American Thanksgiving Day today. We, at the etail site on top our block-long mother-ship of retail stores, were stressed all week preparing for the busiest retail day of the year tomorrow. The customary shopping part of the season of social events surrounding traditional end of the year holidays has been brought to a new low of crassness by us and others advertising "Black Friday Sales". The black refers to retail businesses' clearing a profit for the first time all year -- getting into the black on the sales charts. All profit from now to the end of the year! Hurrah! Happy Holidays!
I understand that ony profitable businesses can continue to provide the goods and services to the community and that people giving gifts to friends and family is lovely, but the public focus on a businesses' bottom-line is not attractive.
As to the PS3, Sony created a false scarcity in this country by not releasing sufficient quantities to meet expected demand of a previously popular product. Sony further limited the availability by releasing through only a few large retail chains. Sony gained a lot of free publicity to their (some say) sub-standard product.
Whether this marketing decision, made in corporate headquarters in Japan, was designed to draw attention away from the inadequacies of their product or if it was to counter the effect of a year of deservedly bad press stemming from their anti-public decisions, we don't know. We can see that they created a news-worthy demonstration of public demand for their product. In doing so, Sony also created perfect conditions for Black Market resellers. The release was attractive to those with a flexible schedule which allowed them to wait days in line to buy a PS3. After release, PS3s were quickly repurchased at twice or triple the $600 retail price.
Sony could have known, should have known and no doubt did know this would happen. They also knew there was a risk of violence and they chose to release the PS3 this way. The stores didn't like it, the police and civil governments didn't like it, but, evidently, Sony liked it. Interestingly, Sony did not create a scarcity in Japan.

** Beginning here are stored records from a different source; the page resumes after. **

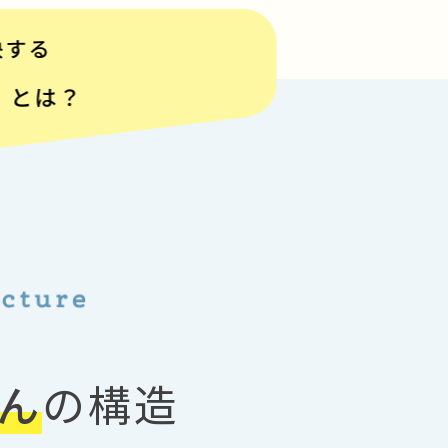
ん
の構造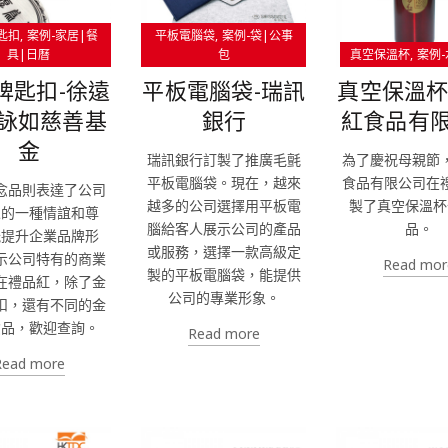
匙扣
案例-家居|餐
平板電腦袋
案例-袋|公事
具|日曆
包
真空保溫杯
案例-
牌匙扣-徐遠
平板電腦袋-瑞訊
真空保溫杯
詠如慈善基
銀行
紅食品有
金
瑞訊銀行訂製了推廣毛氈
為了慶祝母親節
平板電腦袋。現在，越來
食品有限公司在
念品則表達了公司
越多的公司選擇用平板電
製了真空保溫杯
人的一種情誼和尊
腦給客人展示公司的產品
品。
能提升企業品牌形
或服務，選擇一款高級定
示公司特有的商業
Read mor
製的平板電腦袋，能提供
在禮品紅，除了金
公司的專業形象。
扣，還有不同的金
念品，歡迎查詢。
Read more
Read more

Observers and journalists reported that the vast majority of American customers participating in Sony's stunt, were doing so in the hope of making a payday.
Our store was not chosen by Sony for their charade. Even still, we were adversely affected by it.

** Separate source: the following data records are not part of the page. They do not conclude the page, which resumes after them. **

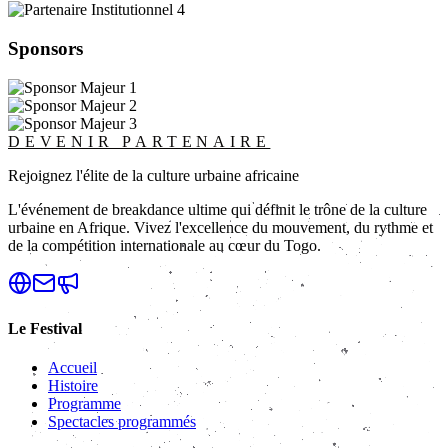
Sponsors
DEVENIR PARTENAIRE
Rejoignez l'élite de la culture urbaine africaine
L'événement de breakdance ultime qui définit le trône de la culture
urbaine en Afrique. Vivez l'excellence du mouvement, du rythme et
de la compétition internationale au cœur du Togo.
Le Festival
Accueil
Histoire
Programme
Spectacles programmés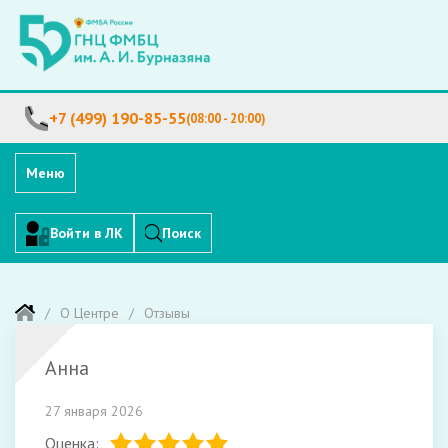
+7 (499) 190-85-55
(08:00 - 20:00)
Меню
Войти в ЛК
Поиск
О Центре
Отзывы
Анна
27 января 2026
Оценка:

- When our store managers arrived to open the stores on the day of the release, they were met by an anxious crowd of over a hundred people who had trouble accepting the managers report that we had no PS3 to sell. The crowd stayed for several hours, making it difficult and scary for employees and customers to enter the stores.
- One guy broke through our inadequate security, went to the middle of the computer store, yelling, "I'm not leaving without a PS3!" Police were required to remove him.

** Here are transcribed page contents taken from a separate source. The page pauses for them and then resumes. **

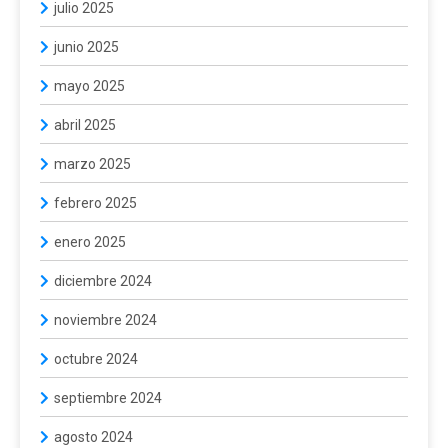
julio 2025
junio 2025
mayo 2025
abril 2025
marzo 2025
febrero 2025
enero 2025
diciembre 2024
noviembre 2024
octubre 2024
septiembre 2024
agosto 2024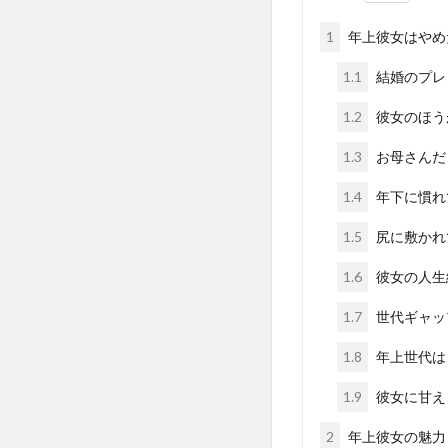
1
年上彼女はやめ
1.1
結婚のプレ
1.2
彼女のほう
1.3
お母さんだ
1.4
年下に慣れ
1.5
尻に敷かれ
1.6
彼女の人生
1.7
世代ギャッ
1.8
年上世代は
1.9
彼女に甘え
2
年上彼女の魅力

- Meanwhile, online, our website was repeatedly hit by hundreds of thousands of searches for 'PS3", "Playstation", "Sony", "Game Players", "Video Games", "Game Consoles" and other related terms. The overburdened site ground to halt several times during the day. Customers looking for items we actually stocked were unable to make purchases, those of us working on the site were unable to do our work. The site was disfunctionally burdened by the PS3 searchers for two days.
- About noon on PS3 release day, a red van pulled up to the curb in front of our store, the guy in the above picture jumped out holding a PS3 box, shouting, "PS3, $4000 cash!". My friend, Toasty snapped and split. Fearing violence, he didn't wait to see what happened.
Now, after a week, it has calmed down to the more reasonable frenzy of New York retail, I don't know if the event is more typical of the American public or of the management of an unwieldy large corporation suffering bad press and failing product lines.
As to the PS3s themselves, the hackers say, they are a fine piece of hardware with bad Sony software. Strip out Sony's operating system, install a specially modified open-source Linux operating system and they say those who paid 2 or 3 thousand dollars to an unauthorized reseller will have a nice machine which can reach the internet, support common communication and media production applications, play and make HD video, play Blue-Ray, HD DVDs and a bunch of online and offline games.
More power to the hackers! They have the right attitude and are pointing the way to the kind of products the public wants.